Segment Start: INPUT DATA

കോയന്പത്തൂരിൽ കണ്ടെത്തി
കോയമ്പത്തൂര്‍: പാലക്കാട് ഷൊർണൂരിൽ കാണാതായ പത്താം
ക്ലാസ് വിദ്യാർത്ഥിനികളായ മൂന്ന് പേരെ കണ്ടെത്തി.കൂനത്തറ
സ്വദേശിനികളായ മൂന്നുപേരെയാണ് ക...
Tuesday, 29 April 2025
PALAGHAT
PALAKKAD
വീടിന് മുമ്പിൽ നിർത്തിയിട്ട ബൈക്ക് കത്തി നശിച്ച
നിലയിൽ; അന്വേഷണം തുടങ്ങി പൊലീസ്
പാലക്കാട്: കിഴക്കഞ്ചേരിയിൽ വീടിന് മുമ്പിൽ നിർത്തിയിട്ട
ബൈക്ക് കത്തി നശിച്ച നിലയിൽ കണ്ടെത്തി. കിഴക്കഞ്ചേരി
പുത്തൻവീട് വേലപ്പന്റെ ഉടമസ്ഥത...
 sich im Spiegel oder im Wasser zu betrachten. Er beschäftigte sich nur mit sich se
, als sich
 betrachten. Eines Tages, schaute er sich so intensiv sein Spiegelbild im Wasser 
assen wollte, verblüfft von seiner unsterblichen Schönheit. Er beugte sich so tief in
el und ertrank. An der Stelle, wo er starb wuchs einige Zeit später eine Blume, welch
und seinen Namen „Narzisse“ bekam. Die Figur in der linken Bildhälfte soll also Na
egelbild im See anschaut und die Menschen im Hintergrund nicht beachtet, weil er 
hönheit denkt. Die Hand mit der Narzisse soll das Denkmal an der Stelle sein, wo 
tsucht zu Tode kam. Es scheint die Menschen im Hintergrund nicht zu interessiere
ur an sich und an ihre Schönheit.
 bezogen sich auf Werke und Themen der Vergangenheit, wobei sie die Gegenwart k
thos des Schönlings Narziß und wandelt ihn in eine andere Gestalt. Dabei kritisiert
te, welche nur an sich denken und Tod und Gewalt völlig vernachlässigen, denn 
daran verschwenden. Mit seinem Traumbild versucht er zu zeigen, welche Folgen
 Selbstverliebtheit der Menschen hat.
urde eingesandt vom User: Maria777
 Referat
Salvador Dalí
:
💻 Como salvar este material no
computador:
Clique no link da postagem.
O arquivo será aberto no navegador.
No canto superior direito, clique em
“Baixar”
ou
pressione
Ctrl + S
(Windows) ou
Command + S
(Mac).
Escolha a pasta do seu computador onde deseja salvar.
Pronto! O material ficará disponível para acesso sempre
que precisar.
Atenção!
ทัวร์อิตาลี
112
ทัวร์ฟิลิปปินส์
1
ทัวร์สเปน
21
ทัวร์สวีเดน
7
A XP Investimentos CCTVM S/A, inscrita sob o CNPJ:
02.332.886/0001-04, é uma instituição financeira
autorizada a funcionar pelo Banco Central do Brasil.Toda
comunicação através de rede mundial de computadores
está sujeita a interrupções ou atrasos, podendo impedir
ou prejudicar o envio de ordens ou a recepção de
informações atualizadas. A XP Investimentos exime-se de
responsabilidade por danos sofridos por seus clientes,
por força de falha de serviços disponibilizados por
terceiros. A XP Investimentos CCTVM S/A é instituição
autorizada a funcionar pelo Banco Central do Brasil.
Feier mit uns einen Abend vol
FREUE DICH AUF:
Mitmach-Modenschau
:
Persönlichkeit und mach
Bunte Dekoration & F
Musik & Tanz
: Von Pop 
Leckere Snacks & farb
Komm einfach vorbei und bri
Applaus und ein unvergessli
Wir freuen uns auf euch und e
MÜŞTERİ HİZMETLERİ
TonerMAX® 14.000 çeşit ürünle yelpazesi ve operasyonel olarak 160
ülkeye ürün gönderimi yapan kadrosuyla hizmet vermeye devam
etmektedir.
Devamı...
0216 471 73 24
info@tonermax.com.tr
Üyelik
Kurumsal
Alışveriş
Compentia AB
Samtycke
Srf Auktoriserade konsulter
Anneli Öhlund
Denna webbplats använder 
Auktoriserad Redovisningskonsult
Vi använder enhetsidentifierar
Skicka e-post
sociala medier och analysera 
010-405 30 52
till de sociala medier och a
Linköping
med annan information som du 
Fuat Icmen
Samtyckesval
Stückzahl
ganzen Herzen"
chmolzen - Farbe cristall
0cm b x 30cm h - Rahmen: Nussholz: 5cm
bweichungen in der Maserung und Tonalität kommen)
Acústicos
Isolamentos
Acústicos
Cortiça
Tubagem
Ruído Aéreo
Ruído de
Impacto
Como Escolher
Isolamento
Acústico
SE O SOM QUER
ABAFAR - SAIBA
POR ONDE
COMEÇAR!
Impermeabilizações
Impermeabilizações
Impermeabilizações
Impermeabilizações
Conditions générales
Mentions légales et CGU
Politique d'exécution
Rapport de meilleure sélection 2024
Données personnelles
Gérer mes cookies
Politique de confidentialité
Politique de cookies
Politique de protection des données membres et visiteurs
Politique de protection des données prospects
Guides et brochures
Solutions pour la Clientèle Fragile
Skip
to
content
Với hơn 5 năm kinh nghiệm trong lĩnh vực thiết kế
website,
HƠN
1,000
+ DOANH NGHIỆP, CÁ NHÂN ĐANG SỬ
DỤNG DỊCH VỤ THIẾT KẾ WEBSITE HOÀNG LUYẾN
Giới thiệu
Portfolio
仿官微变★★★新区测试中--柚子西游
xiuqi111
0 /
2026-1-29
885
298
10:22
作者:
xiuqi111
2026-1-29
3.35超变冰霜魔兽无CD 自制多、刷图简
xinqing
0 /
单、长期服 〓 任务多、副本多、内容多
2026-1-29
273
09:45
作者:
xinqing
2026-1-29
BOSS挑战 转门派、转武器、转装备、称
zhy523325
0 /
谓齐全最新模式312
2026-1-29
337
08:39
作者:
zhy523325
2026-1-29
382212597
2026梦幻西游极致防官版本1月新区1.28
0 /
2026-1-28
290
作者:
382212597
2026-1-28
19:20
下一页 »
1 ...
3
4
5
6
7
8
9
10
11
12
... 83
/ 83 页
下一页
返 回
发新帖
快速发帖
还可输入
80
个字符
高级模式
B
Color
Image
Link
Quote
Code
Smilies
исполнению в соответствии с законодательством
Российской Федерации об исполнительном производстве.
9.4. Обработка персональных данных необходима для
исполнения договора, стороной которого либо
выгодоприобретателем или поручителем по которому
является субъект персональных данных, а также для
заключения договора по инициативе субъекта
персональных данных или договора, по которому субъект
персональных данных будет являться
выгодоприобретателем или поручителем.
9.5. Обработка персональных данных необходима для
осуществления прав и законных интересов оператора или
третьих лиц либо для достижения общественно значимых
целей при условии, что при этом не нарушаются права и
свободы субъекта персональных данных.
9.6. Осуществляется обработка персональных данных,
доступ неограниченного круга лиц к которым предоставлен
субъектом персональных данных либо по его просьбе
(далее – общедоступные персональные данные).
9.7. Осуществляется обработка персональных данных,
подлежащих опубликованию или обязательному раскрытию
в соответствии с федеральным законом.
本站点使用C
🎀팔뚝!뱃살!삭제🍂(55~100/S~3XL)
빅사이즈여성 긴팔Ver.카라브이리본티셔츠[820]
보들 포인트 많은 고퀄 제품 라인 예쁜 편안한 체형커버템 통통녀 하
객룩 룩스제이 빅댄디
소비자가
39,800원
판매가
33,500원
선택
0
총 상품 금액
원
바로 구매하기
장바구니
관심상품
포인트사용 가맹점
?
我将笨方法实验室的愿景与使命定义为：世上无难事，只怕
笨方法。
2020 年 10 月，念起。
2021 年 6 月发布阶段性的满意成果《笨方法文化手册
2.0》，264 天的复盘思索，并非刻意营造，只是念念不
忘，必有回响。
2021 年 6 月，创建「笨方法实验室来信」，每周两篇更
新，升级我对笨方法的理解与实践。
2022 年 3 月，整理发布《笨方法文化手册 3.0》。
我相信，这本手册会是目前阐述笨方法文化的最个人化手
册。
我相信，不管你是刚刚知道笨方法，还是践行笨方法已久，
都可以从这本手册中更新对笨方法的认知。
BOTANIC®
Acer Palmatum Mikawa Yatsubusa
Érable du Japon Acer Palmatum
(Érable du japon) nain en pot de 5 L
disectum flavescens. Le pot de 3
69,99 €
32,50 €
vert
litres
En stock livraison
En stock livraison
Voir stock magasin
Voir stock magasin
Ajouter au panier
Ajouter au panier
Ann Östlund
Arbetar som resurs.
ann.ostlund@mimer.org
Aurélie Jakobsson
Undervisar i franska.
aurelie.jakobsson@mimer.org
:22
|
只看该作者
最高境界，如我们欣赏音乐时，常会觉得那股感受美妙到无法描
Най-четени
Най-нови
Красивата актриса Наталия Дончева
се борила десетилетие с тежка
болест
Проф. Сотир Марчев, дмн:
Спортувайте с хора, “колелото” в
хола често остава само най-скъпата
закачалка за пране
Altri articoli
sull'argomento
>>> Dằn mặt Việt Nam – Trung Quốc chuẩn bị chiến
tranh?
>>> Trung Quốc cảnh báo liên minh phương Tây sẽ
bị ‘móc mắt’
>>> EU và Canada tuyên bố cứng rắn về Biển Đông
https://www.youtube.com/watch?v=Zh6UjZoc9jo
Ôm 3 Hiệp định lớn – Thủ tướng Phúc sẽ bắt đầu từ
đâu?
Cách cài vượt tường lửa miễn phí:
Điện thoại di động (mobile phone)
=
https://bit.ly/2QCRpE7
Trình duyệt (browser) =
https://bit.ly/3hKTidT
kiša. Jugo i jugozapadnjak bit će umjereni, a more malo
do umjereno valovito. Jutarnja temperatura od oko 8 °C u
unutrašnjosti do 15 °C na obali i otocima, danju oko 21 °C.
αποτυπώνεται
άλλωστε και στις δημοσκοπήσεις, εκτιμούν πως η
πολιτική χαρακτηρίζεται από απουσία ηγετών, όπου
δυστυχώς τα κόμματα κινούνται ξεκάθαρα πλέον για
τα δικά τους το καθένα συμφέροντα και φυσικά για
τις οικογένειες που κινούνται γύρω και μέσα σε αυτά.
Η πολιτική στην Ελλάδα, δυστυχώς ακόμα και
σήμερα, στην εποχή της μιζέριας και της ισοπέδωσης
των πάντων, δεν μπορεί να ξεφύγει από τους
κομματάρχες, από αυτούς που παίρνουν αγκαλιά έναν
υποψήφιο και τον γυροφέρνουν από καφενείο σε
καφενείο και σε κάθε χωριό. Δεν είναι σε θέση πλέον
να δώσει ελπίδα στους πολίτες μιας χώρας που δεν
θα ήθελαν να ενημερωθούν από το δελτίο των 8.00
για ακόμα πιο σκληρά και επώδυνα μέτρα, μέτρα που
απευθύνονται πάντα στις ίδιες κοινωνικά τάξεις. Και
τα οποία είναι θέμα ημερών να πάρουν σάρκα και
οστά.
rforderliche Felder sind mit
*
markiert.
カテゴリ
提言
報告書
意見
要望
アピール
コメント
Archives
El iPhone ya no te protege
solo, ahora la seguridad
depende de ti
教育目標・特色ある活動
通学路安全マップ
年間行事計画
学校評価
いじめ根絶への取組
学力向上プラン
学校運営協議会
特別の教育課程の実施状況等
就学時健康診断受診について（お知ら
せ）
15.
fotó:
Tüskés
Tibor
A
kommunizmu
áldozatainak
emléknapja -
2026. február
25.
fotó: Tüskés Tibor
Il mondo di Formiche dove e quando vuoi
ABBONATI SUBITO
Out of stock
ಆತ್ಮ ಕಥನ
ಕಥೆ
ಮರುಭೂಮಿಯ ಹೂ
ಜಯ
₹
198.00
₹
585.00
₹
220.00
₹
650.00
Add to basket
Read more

Segment End: INPUT DATA

→ **TASK TO CARRY OUT**
Verbatim output is expected for the lines from the start of the data to the line in which "പുത്തൻവീട് വേലപ്പന്റെ ഉടമസ്ഥത..." appears, both included.

→ **RESPONSE**
കോയന്പത്തൂരിൽ കണ്ടെത്തി
കോയമ്പത്തൂര്‍: പാലക്കാട് ഷൊർണൂരിൽ കാണാതായ പത്താം
ക്ലാസ് വിദ്യാർത്ഥിനികളായ മൂന്ന് പേരെ കണ്ടെത്തി.കൂനത്തറ
സ്വദേശിനികളായ മൂന്നുപേരെയാണ് ക...
Tuesday, 29 April 2025
PALAGHAT
PALAKKAD
വീടിന് മുമ്പിൽ നിർത്തിയിട്ട ബൈക്ക് കത്തി നശിച്ച
നിലയിൽ; അന്വേഷണം തുടങ്ങി പൊലീസ്
പാലക്കാട്: കിഴക്കഞ്ചേരിയിൽ വീടിന് മുമ്പിൽ നിർത്തിയിട്ട
ബൈക്ക് കത്തി നശിച്ച നിലയിൽ കണ്ടെത്തി. കിഴക്കഞ്ചേരി
പുത്തൻവീട് വേലപ്പന്റെ ഉടമസ്ഥത...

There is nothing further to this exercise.